Overlapping communication and computation
Redundant computation
True or False, communication solutions/approaches cause more computation at less of a cost than the communications in a program
True
Overlapping communication and computations involves what?
looking for computation that is independent of comms
executing independent computations sequentially
Redundant computation involves what?
evaluating data/values being transmitted between threads or processes
evaluating the cost of these computations
if there is a low cost of computation, threads should re calculate values on their own, rather than communicate with one another
True or False, parallel processing can often be increased when memory usage is decreased
False, parallel processing can often be increased when memory usage is increased
What are the two concepts of Memory vs Parallel solutions?
Privatization (using additional mem to break false dependencies)
Padding (allocating extra mem to force variables to reside in their own cache lines)
True or False, A processor can access its L1 cache much faster than system memory on via/on a bus
True, think about the different chip architectures
In terms of Overhead vs Parallelism, as the number of threads increases, so too does the BLANK and the BLANK
so too does the overhead and lock contention
What are 3 things to be considered, when thinking about Overhead vs Parallelism?
Parallelize Overhead
Load Balance vs. Overhead
Granularity
Paralellizing Overhead approach looks at your BLANK?
The Paralleliz Overhead approach looks at your critical sections of code
What is a question to ask when considering Parallelizing Overhead?

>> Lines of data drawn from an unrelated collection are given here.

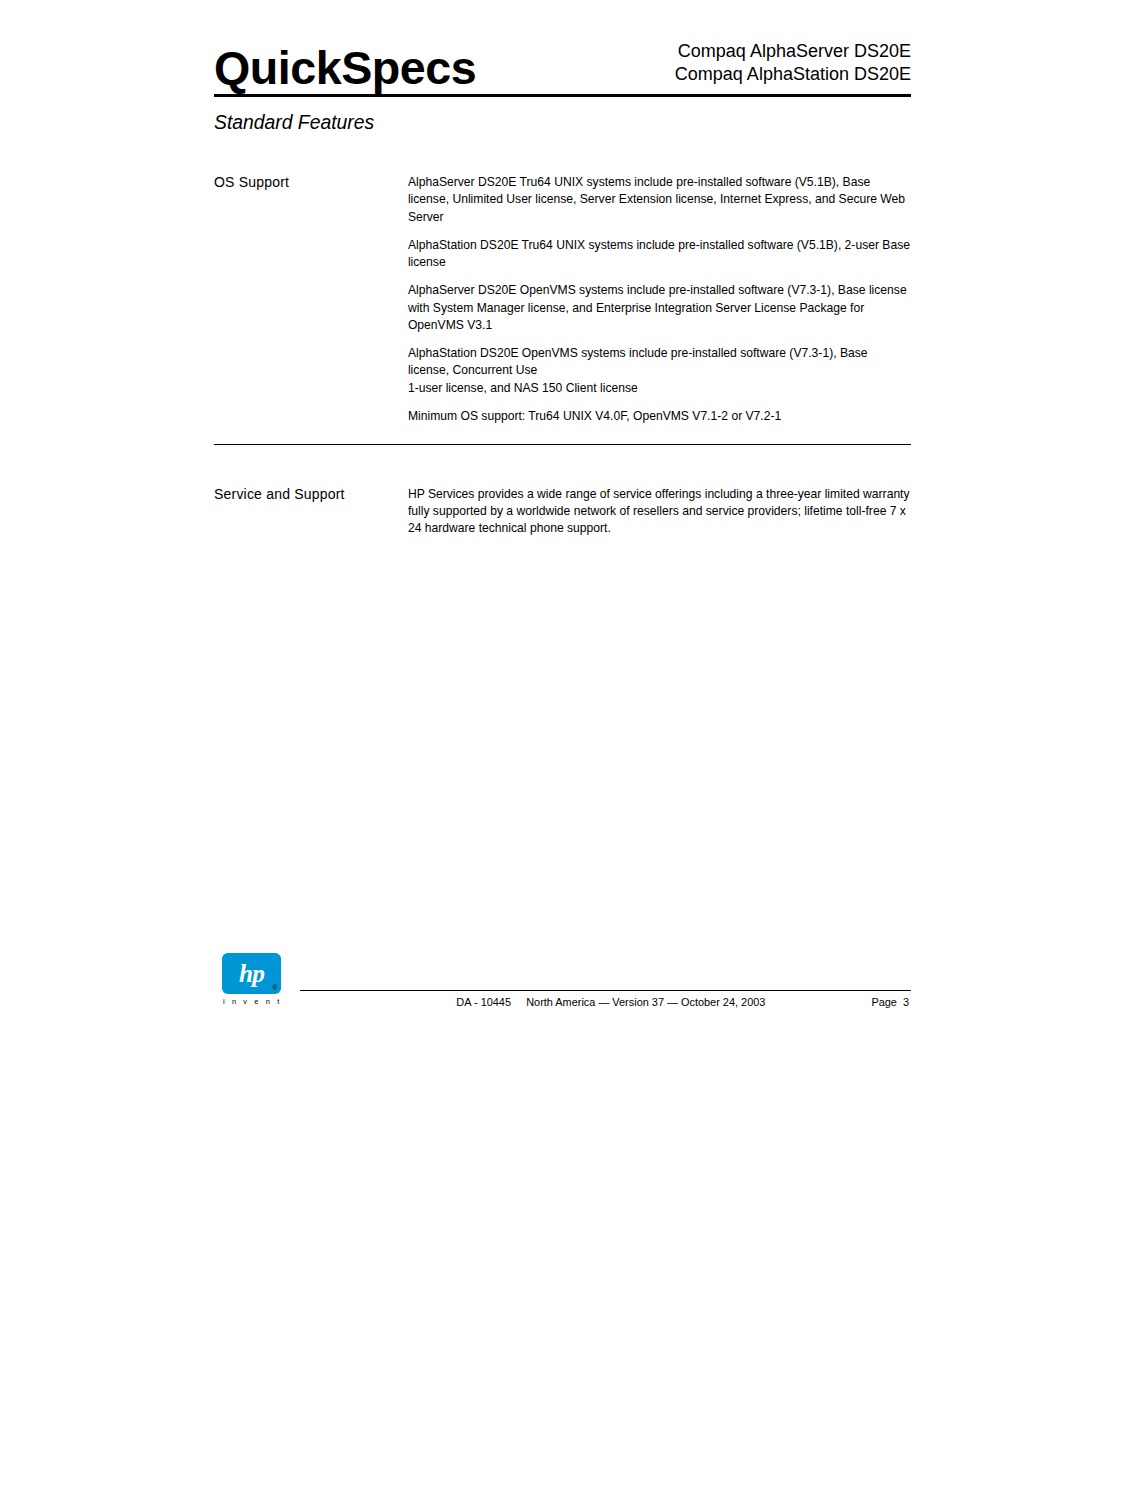QuickSpecs
Compaq AlphaServer DS20E
Compaq AlphaStation DS20E
Standard Features
| OS Support | AlphaServer DS20E Tru64 UNIX systems include pre-installed software (V5.1B), Base license, Unlimited User license, Server Extension license, Internet Express, and Secure Web Server AlphaStation DS20E Tru64 UNIX systems include pre-installed software (V5.1B), 2-user Base license AlphaServer DS20E OpenVMS systems include pre-installed software (V7.3-1), Base license with System Manager license, and Enterprise Integration Server License Package for OpenVMS V3.1 AlphaStation DS20E OpenVMS systems include pre-installed software (V7.3-1), Base license, Concurrent Use 1-user license, and NAS 150 Client license Minimum OS support: Tru64 UNIX V4.0F, OpenVMS V7.1-2 or V7.2-1 |
| Service and Support | HP Services provides a wide range of service offerings including a three-year limited warranty fully supported by a worldwide network of resellers and service providers; lifetime toll-free 7 x 24 hardware technical phone support. |
hp®
i n v e n t
DA - 10445 North America — Version 37 — October 24, 2003 Page 3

Is there a single shared memory being used for final results
A solution to a single shared memory would be the implementation of a BLANK style approach?
A Tree style approach, where each branch has its own shared variable that gets passed up to the parent branch (tree trunk if you will), enabling summation of branch calculations at the highest level while lower level threads can still crunch numbers (i.e. no waiting on any level)
Load balancing is when we ask what?
are we using all of the processors/cores to the maximum efficiency, or is stuff idle?
True or False, it is easier to distribute smaller numbers of coarse grained code sections than it is to distribute work for a large number of fine grained code sections?
False,
It is easy to distribute a large number of fine grained units evenly
It is harder to distribute a smaller number of coarser units evenly
Load Balance vs Overhead involves evaluating what?
Evaluating how you segment your processing tasks/data
Contention between Load Balance and Overhead happens when work is BLANK or BLANK
Happens when the amount of work is Irregular or Dynamically variable
Many trade offs discussed in week 5 are related to the BLANK of paralellism
Many of these trade offs are related to the granularity of paralellism
True or False, one way to increase the number of dependencies is to increase the granularity
False, one way to decrease (not increase) the number of dependencies is to increase the granularity
What is Batching, when discussing granularity?
Batching is a process in which work can be performed as a group, such as placing threads in a group of shared resources.
Batching increases the BLANK of interactions, but reduces the BLANK of interactions, reducing BLANK overhead
Batching increases the granularity of interactions, but reduces the frequency of interactions, reducing Communications Overhead
True or False, there is NO limit to granularity
False
Granularity limits depend on which 2 things?
Algorithmic Characteristics, and Hardware Characteristics.